TEXTAUSZUG |

+ + + + +

Konflikt-De-Eskalation als Weg zur Kontaktaufnahme nach Umgangsverweigerung
Die Veränderungsbereitschaft bei eskalierten Konflikten ist ausschlaggebend für eine Beziehung zwischen abgelehntem Elternteil und Kind.
Die Umgangsverweigerung eines Kindes nach Trennung und Scheidung ist ebenso wie die sogenannte Eltern-Kind-Entfremdung eine Folge von elterlichen Konflikten. Bei diesen Konflikten handelt es sich sowohl um innere Konflikte beider Eltern, als auch um äußere Konflikte miteinander und auch mit dem Kind.
Konflikt oder auch Streit entsteht, wenn die eigenen Bedürfnisse nicht befriedigt werden. Voraussetzung für die Konfliktbeilegung ist, dass wir uns unserer eigenen Bedürfnisse (Wünsche) bewusst sind und in erster Linie versuchen, sie uns selbst zu befriedigen (erfüllen).
Leider sind wir allerdings in den aller meisten Fällen von unseren Eltern und der Gesellschaft – je nach Charakter und Bewältigungsstrategie – dazu geformt worden, entweder unsere eigenen Bedürfnisse zu unterdrücken, hinten an zu stellen, oder aber manchmal sogar skrupellos gegen andere durchzusetzen und notfalls mit Manipulation oder Gewalt zu befriedigen.
“I have come to the conclusion that the greatest obstacle to getting what we really want in life is not the other party, as difficult as he or she can be. The biggest obstacle is actually ourselves.”
William Try
Was wir oft nicht verstehen und darum auf dysfunktionale Art ausleben: Bedürfnisse sind ein Imperativ und MÜSSEN insofern erfüllt werden, damit sie sich nicht in destruktiver Weise Ausdruck verschaffen.

+ + + + +

AUSGELESENE EINTRÄGE |

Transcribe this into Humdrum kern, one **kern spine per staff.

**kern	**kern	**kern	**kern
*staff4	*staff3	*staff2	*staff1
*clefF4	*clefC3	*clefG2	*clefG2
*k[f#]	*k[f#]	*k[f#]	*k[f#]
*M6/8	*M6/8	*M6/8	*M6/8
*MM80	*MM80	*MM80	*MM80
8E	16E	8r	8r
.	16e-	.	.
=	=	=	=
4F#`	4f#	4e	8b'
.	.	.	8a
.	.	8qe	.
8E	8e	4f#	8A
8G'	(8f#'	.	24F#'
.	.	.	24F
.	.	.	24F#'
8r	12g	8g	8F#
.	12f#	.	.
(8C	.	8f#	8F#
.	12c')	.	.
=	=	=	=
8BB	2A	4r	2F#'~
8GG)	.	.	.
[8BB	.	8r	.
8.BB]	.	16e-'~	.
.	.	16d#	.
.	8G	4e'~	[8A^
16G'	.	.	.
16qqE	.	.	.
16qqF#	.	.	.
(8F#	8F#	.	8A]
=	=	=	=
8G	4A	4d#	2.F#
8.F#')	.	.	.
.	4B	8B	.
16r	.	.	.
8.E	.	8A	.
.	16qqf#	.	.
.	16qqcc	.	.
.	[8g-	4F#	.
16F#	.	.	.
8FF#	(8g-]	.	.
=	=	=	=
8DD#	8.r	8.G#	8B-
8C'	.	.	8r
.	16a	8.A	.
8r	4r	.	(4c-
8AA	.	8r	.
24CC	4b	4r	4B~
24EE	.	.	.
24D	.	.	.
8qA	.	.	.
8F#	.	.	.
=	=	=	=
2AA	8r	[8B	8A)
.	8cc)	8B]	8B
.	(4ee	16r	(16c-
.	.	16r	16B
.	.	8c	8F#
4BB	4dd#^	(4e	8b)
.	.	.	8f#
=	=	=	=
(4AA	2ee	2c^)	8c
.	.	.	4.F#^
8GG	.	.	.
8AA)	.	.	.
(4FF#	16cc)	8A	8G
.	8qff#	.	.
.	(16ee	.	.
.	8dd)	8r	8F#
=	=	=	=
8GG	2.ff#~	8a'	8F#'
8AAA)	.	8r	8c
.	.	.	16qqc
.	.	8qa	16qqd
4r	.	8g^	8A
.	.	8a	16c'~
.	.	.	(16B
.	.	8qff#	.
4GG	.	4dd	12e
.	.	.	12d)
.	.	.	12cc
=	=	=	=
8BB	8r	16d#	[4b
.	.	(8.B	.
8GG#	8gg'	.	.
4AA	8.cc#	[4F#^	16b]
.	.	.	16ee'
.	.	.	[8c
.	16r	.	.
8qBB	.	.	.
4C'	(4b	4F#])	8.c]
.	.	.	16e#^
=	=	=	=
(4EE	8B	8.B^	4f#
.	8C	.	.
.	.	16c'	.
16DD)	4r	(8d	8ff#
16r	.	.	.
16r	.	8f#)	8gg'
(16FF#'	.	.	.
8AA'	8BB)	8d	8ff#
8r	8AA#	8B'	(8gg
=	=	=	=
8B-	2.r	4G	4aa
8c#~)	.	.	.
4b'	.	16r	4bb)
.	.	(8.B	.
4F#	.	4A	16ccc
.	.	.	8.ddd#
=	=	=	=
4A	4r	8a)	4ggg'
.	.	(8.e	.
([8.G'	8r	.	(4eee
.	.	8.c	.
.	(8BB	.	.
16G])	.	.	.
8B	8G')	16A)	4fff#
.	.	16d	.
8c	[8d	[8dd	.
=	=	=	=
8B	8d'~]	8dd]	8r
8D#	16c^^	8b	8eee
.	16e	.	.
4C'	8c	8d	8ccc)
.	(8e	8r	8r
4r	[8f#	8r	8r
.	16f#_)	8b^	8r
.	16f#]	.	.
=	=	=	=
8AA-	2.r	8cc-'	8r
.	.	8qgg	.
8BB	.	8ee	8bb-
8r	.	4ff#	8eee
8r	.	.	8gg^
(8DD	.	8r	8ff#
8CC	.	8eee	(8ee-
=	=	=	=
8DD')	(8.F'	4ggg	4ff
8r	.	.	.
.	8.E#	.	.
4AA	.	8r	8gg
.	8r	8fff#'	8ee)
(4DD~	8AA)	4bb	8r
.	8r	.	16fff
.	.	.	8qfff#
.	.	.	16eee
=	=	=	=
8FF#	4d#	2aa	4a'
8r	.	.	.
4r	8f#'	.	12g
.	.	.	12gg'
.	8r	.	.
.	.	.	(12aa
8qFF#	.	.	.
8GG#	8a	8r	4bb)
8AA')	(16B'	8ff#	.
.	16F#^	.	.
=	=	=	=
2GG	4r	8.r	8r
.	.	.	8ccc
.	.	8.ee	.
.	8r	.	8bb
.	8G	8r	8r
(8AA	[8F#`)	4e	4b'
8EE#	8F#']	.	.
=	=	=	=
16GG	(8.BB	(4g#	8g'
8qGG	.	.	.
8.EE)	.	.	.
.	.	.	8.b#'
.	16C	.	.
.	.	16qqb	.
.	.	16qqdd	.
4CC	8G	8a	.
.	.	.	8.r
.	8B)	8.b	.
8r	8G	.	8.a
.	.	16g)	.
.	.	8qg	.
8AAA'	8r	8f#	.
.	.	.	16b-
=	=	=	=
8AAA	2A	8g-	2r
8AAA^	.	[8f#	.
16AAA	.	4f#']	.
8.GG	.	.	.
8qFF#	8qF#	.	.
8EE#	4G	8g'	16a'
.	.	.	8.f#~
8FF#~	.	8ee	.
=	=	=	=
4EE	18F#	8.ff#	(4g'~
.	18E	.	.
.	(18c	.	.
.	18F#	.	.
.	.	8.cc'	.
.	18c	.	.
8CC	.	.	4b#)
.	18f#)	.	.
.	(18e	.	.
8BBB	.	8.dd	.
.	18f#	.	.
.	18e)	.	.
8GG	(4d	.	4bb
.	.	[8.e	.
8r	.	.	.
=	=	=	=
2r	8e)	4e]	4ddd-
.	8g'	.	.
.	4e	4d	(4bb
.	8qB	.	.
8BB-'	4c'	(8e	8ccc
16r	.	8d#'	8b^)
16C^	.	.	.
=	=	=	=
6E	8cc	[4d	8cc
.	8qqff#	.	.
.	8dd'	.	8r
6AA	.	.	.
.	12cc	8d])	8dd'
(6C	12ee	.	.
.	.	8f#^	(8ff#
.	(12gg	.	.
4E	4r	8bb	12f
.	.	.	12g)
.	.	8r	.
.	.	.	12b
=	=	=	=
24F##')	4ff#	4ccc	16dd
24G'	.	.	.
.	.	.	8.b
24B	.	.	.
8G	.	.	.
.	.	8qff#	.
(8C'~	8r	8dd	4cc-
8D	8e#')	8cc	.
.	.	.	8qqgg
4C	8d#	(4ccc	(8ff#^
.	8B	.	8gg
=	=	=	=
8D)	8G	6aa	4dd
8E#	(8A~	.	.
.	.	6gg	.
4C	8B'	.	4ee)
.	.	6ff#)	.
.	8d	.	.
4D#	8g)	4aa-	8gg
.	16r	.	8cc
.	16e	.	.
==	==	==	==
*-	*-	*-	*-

+ + + + +

AUFGABENSTELLUNG | Schreiben Sie aus dem Text über Konflikt-De-Eskalation den Abschnitt ab, der mit den Worten „Konflikt oder auch“ einsetzt und mit „zu befriedigen (erfüllen).“ schließt.

DIE LÖSUNG |
Konflikt oder auch Streit entsteht, wenn die eigenen Bedürfnisse nicht befriedigt werden. Voraussetzung für die Konfliktbeilegung ist, dass wir uns unserer eigenen Bedürfnisse (Wünsche) bewusst sind und in erster Linie versuchen, sie uns selbst zu befriedigen (erfüllen).